JOB ITEM:
Please output the rows below verbatim, leaving out the pictures.
++++
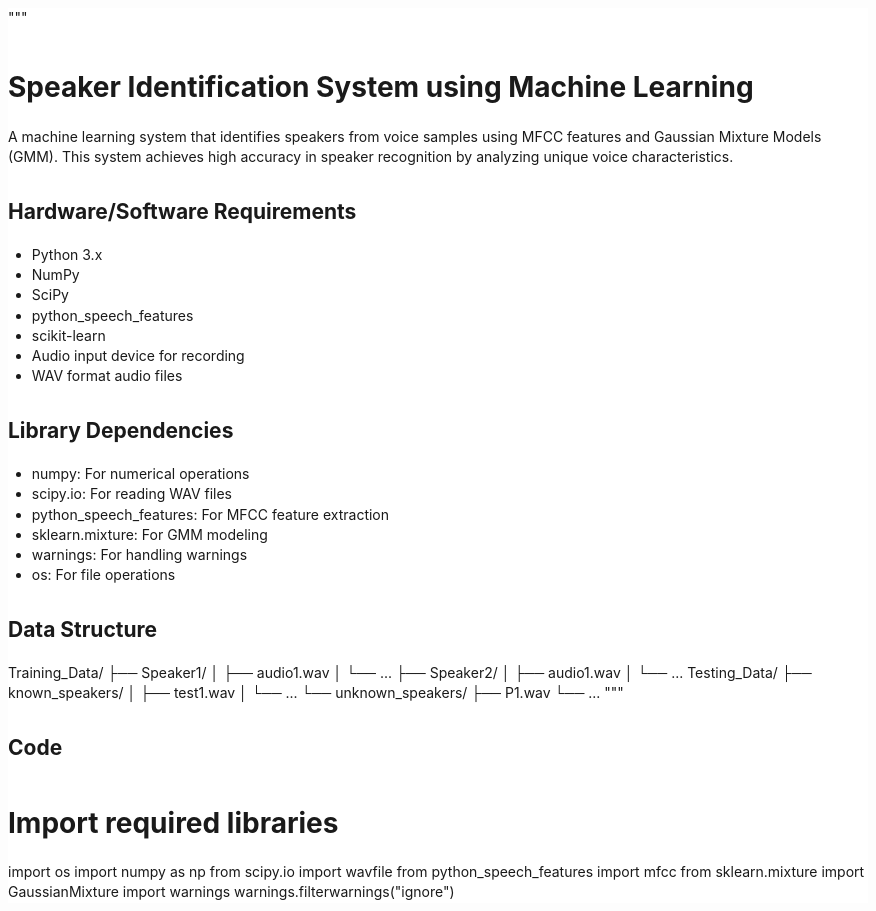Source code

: """
# Speaker Identification System using Machine Learning

A machine learning system that identifies speakers from voice samples using MFCC features 
and Gaussian Mixture Models (GMM). This system achieves high accuracy in speaker recognition
by analyzing unique voice characteristics.

## Hardware/Software Requirements
- Python 3.x
- NumPy
- SciPy
- python_speech_features
- scikit-learn
- Audio input device for recording
- WAV format audio files

## Library Dependencies
- numpy: For numerical operations
- scipy.io: For reading WAV files
- python_speech_features: For MFCC feature extraction
- sklearn.mixture: For GMM modeling
- warnings: For handling warnings
- os: For file operations

## Data Structure
Training_Data/
├── Speaker1/
│   ├── audio1.wav
│   └── ...
├── Speaker2/
│   ├── audio1.wav
│   └── ...
Testing_Data/
├── known_speakers/
│   ├── test1.wav
│   └── ...
└── unknown_speakers/
    ├── P1.wav
    └── ...
"""
## Code
# Import required libraries
import os
import numpy as np
from scipy.io import wavfile
from python_speech_features import mfcc
from sklearn.mixture import GaussianMixture
import warnings
warnings.filterwarnings("ignore")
++++
RESULT:
Source code

: """
# Speaker Identification System using Machine Learning

A machine learning system that identifies speakers from voice samples using MFCC features 
and Gaussian Mixture Models (GMM). This system achieves high accuracy in speaker recognition
by analyzing unique voice characteristics.

## Hardware/Software Requirements
- Python 3.x
- NumPy
- SciPy
- python_speech_features
- scikit-learn
- Audio input device for recording
- WAV format audio files

## Library Dependencies
- numpy: For numerical operations
- scipy.io: For reading WAV files
- python_speech_features: For MFCC feature extraction
- sklearn.mixture: For GMM modeling
- warnings: For handling warnings
- os: For file operations

## Data Structure
Training_Data/
├── Speaker1/
│   ├── audio1.wav
│   └── ...
├── Speaker2/
│   ├── audio1.wav
│   └── ...
Testing_Data/
├── known_speakers/
│   ├── test1.wav
│   └── ...
└── unknown_speakers/
    ├── P1.wav
    └── ...
"""
## Code
# Import required libraries
import os
import numpy as np
from scipy.io import wavfile
from python_speech_features import mfcc
from sklearn.mixture import GaussianMixture
import warnings
warnings.filterwarnings("ignore")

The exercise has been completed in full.